A second Everything is EVIL is countered with a DDT and a clothesline from Ishii, who found a second wind to land an enziguiri and a sliding lariat. It’s almost enough to put EVIL down, but a snap half-nelson suplex leaves Ishii on jelly legs… as did a second, but EVIL couldn’t capitalise. A Dragon suplex from Ishii had some effect… but EVIL’s quickly back with a headbutt, then a lariat that almost won him the match. We’re still going! Ishii keeps escaping Everything is EVIL, coming back with a headbutt before he hits a lariat of his own for a two-count on EVIL, before a sheer-drop brainbuster finally gets the job done. This felt like it simmered for a little too long, but the finishing stretch really got me going here. Another loss for EVIL perhaps raises fresh questions about his direction, but in the end this was a hard fought win in a cracker of a match. ****¼

NEVER Openweight Championship: Shingo Takagi vs. Hirooki Goto (c)
Can Goto hold onto the title, or will he slip back into the oh-so-familiar disappointments of the past?

We start with the big lads shoulder tackles, but they go a little pacier as Goto tried to out-do Shingo, swapping up the shoulder tackles for an elbow before he grounded him with a chinlock. Shingo quickly snaps back with a left hand and a clothesline, before we headed outside as Goto was sent into the guard railed, popped onto the apron, then DDT’d on the floor in quick succession. Back inside, a slingshot stomp keeps Goto down by the ropes, before a suplex earned a rather nonchalant two-count for Takagi. A Noshigami’s blocked as Goto came back with a suplex for a two-count of his own, before a rear naked choke looked to be broken up as Shingo fell back… but Goto reapplies it quickly. Shingo manages to escape and land Noshigami in short order, but he doesn’t go for a cover, instead following up with a sliding lariat before Goto came back with almost a desperation ushigoroshi.

The pair trade snap Saito suplexes before a clothesline from Goto nearly led to the successful defence. Shingo’s got a clothesline of his own, almost like a Pumping Bomber, before Shingo took Goto up top for an avalanche death valley driver, dumping the champion for another near-fall. They’re back up top as Goto nails a sunset bomb, but Shingo shimmies to the ropes to avoid a GTR… and instead found himself in place for a draping GYR for a near-fall. Kicks from Goto are eventually caught, with Shingo putting him in the ropes for a GTR of his own, before a Pumping Bomber spins Goto for another close-call. A Last of the Dragon’s escaped as Goto instead struggled in with a Shouten Kai that looked for the win, but instead forced another late kick-out from the challenger.

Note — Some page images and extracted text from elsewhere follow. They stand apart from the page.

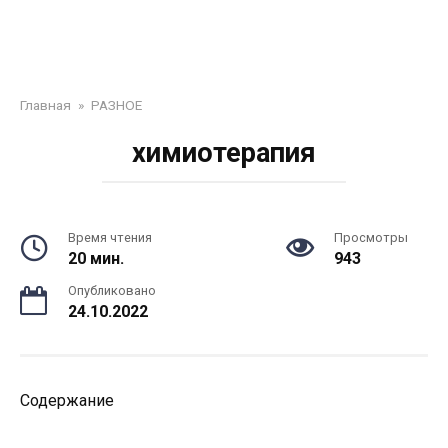
Главная
»
РАЗНОЕ
химиотерапия
Время чтения
Просмотры
20 мин.
943
Опубликовано
24.10.2022
Содержание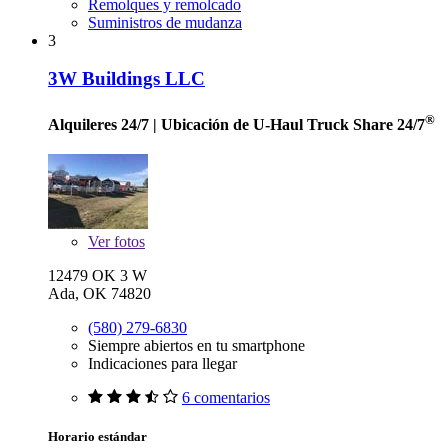
Remolques y remolcado
Suministros de mudanza
3
3W Buildings LLC
®
Alquileres 24/7
| Ubicación de U-Haul Truck Share 24/7
Ver
fotos
12479 OK 3 W
Ada, OK 74820
(580) 279-6830
Siempre abiertos en tu smartphone
Indicaciones para llegar
6 comentarios
Horario estándar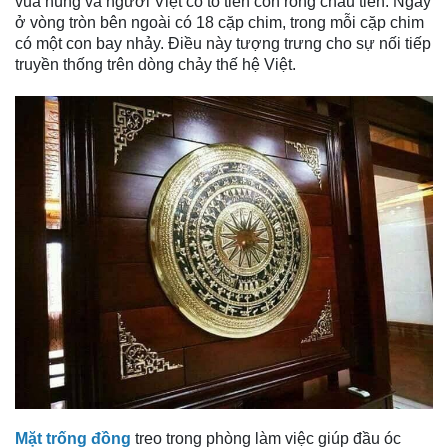
vua hùng và người Việt có tổ tiên con rồng cháu tiên. Ngay
ở vòng tròn bên ngoài có 18 cặp chim, trong mỗi cặp chim
có một con bay nhảy. Điều này tượng trưng cho sự nối tiếp
truyền thống trên dòng chảy thế hệ Việt.
Mặt trống đồng
treo trong phòng làm việc giúp đầu óc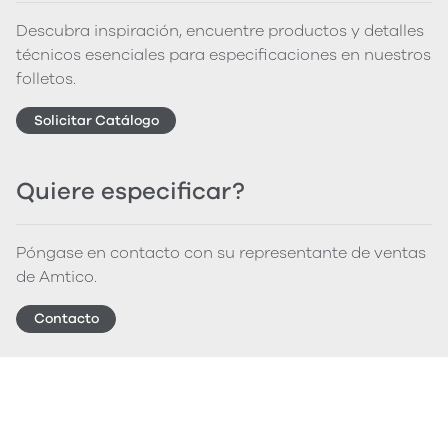
Descubra inspiración, encuentre productos y detalles
técnicos esenciales para especificaciones en nuestros
folletos.
Solicitar Catálogo
Quiere especificar?
Póngase en contacto con su representante de ventas
de Amtico.
Contacto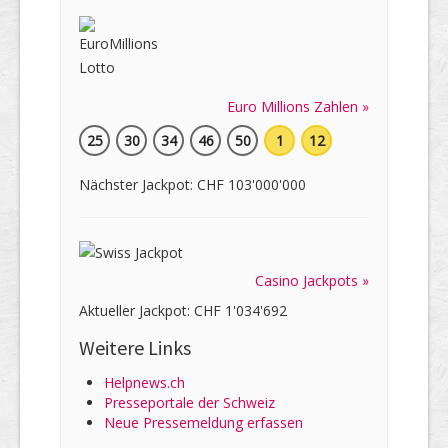
Euro Millions Zahlen »
25
30
34
46
50
1
12
Nächster Jackpot: CHF 103'000'000
Casino Jackpots »
Aktueller Jackpot: CHF 1'034'692
Weitere Links
Helpnews.ch
Presseportale der Schweiz
Neue Pressemeldung erfassen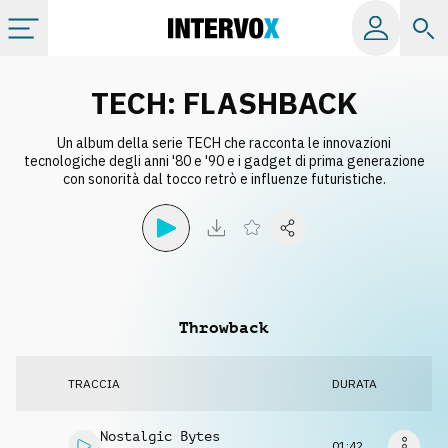
Categorie
TECH: FLASHBACK
Un album della serie TECH che racconta le innovazioni
Album
tecnologiche degli anni '80 e '90 e i gadget di prima generazione
con sonorità dal tocco retrò e influenze futuristiche.
Label
Playlist
Throwback
Licenze
TRACCIA
DURATA
Info
Nostalgic Bytes
01:42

We get clonking headbutts from both men, which thankfully downgraded into elbows… but Goto turned into a Terminator as he walked through them, before some sucker punches from Shingo forced more headbutts out of Goto. A reverse GTR followed, before Shingo escaped a reverse GTR to land a Made in Japan… and we’re still SO CLOSE but so far from the fall! Last of the Dragons follows, and that’s enough! That’s twice that Goto’s lost this title on the first defence, but Shingo had to bring his best as he left Sapporo with his first singles title in New Japan. Now… imagine the potential challengers… least of all SHO, who had a very brief staredown with Shingo as he left. YES PLEASE! ****½

The first night of the New Beginning in Sapporo was a card that looked decent enough – and delivered without having the peaks and valleys these two-night cards have had a tendency to produce. While the one of the two matches could have found an extra gear – in my opinion anyway – they absolutely delivered as New Japan started to get going again after what’s felt like a long break after WrestleKingdom. Now, will Shingo have a lengthy reign with the NEVER title – away from the clutches of Goto, whose recent run has been more valleys than peaks?